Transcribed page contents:
* * * * *

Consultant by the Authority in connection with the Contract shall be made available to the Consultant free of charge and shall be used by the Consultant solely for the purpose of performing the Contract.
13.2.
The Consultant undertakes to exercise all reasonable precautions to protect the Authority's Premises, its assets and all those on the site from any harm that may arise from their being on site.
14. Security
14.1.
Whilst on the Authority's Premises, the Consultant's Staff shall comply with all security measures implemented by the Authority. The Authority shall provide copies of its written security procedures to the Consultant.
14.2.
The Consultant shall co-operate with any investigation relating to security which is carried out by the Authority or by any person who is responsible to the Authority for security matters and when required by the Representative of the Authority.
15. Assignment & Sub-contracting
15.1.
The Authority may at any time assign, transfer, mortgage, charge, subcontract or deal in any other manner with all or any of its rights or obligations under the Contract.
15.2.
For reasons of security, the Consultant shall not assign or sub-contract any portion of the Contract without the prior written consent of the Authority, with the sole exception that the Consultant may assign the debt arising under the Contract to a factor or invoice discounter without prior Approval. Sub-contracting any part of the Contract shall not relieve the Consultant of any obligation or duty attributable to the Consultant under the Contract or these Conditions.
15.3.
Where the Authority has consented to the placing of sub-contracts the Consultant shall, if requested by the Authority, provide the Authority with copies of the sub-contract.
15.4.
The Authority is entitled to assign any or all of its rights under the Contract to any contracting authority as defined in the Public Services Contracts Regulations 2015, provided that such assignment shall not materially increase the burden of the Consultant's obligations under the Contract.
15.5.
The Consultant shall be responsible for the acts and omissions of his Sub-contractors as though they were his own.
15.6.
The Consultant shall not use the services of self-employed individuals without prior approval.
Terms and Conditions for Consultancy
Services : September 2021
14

* * * * *

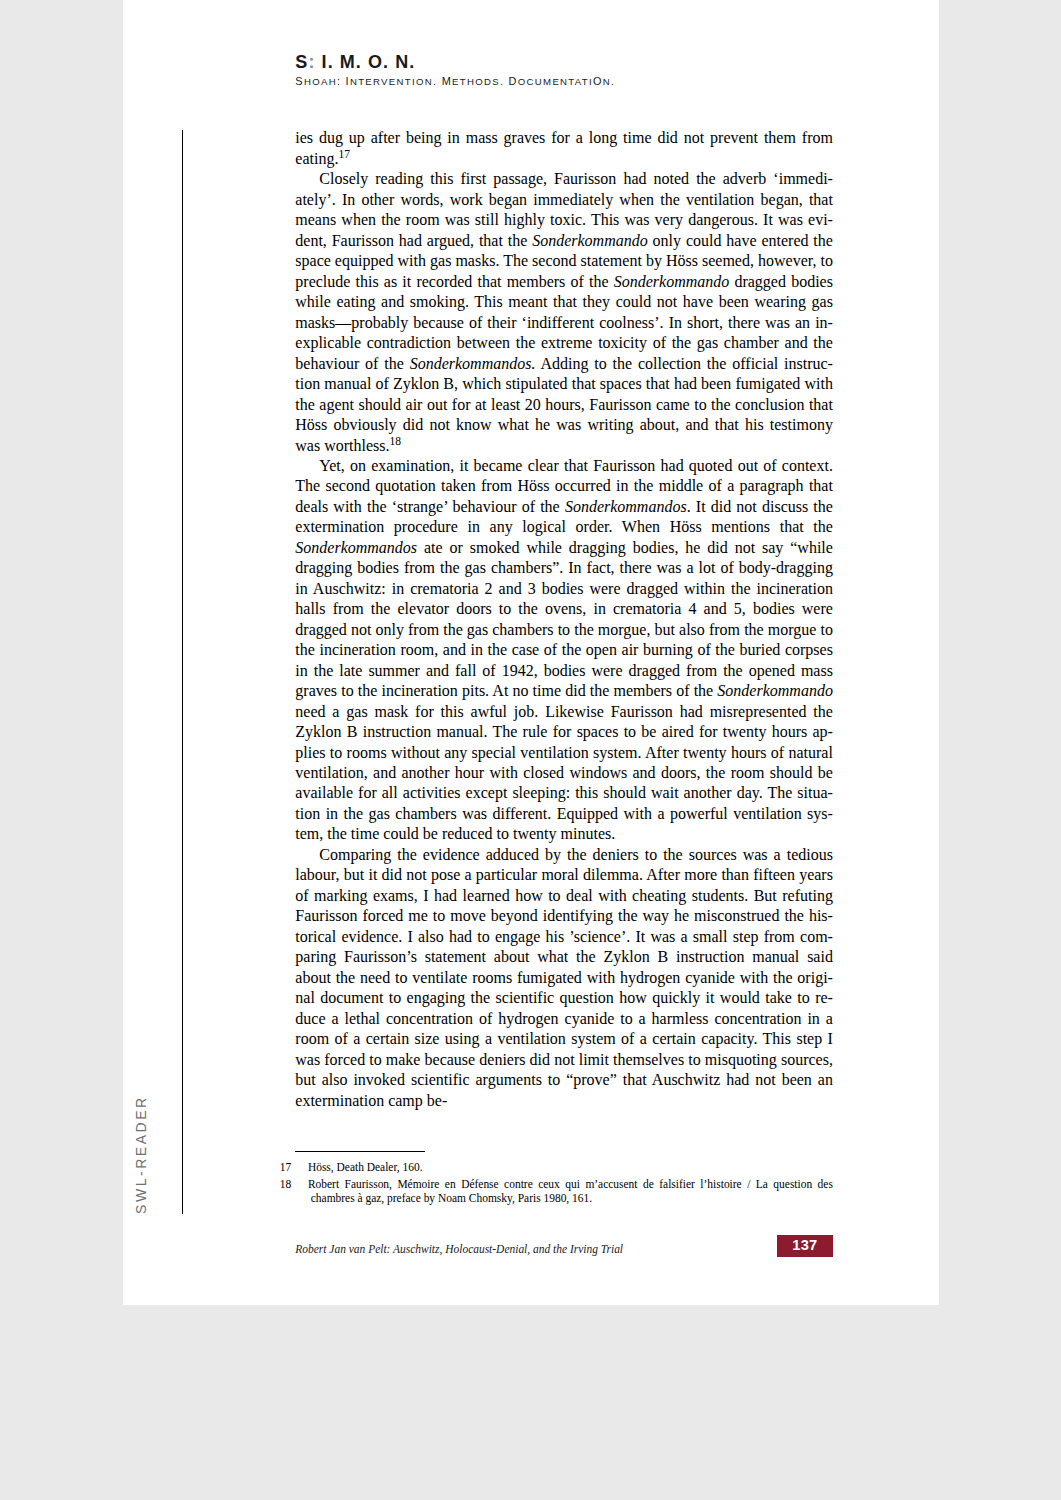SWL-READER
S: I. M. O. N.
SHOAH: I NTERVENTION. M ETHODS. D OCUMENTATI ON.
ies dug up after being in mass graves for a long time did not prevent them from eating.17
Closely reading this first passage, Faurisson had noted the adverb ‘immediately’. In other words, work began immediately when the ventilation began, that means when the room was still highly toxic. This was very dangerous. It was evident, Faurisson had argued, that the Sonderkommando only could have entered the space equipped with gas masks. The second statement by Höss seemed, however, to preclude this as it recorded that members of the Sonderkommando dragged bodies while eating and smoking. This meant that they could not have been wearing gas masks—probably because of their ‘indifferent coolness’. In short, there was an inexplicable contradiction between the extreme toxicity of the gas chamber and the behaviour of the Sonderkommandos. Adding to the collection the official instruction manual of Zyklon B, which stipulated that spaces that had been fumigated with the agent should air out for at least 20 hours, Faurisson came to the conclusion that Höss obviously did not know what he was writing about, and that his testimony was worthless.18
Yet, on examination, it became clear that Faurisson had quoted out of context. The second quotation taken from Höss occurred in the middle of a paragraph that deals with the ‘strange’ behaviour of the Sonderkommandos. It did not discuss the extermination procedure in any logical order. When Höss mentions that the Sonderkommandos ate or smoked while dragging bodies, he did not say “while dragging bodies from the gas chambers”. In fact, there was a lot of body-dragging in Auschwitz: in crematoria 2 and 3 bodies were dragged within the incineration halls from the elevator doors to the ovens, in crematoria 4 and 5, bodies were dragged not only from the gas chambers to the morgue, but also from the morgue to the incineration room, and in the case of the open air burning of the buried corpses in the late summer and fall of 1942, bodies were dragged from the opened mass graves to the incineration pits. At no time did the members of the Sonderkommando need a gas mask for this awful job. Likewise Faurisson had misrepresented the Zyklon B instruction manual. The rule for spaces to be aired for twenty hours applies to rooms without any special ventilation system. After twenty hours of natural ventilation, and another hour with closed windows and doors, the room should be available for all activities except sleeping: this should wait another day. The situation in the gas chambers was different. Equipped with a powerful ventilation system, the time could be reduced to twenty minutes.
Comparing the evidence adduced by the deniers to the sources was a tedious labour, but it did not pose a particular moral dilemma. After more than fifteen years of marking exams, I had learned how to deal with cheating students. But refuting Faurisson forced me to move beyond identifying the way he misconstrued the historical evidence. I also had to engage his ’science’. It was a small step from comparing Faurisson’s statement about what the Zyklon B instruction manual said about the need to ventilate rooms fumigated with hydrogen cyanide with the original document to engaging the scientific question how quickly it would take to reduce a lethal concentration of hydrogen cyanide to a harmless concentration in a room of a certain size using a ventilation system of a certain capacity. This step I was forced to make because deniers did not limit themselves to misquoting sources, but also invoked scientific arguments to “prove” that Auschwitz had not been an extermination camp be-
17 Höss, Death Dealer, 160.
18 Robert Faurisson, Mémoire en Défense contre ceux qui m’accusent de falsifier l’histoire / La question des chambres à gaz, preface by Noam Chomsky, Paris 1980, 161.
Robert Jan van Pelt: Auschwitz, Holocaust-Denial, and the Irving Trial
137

* * * * *

Goal of the exercise: Of all the entries above, repeat only the lines from the line that has "The Authority is" to the line that has "The Consultant shall be", both lines included, exactly.

Task response:
The Authority is entitled to assign any or all of its rights under the Contract to any contracting authority as defined in the Public Services Contracts Regulations 2015, provided that such assignment shall not materially increase the burden of the Consultant's obligations under the Contract.
15.5.
The Consultant shall be responsible for the acts and omissions of his Sub-contractors as though they were his own.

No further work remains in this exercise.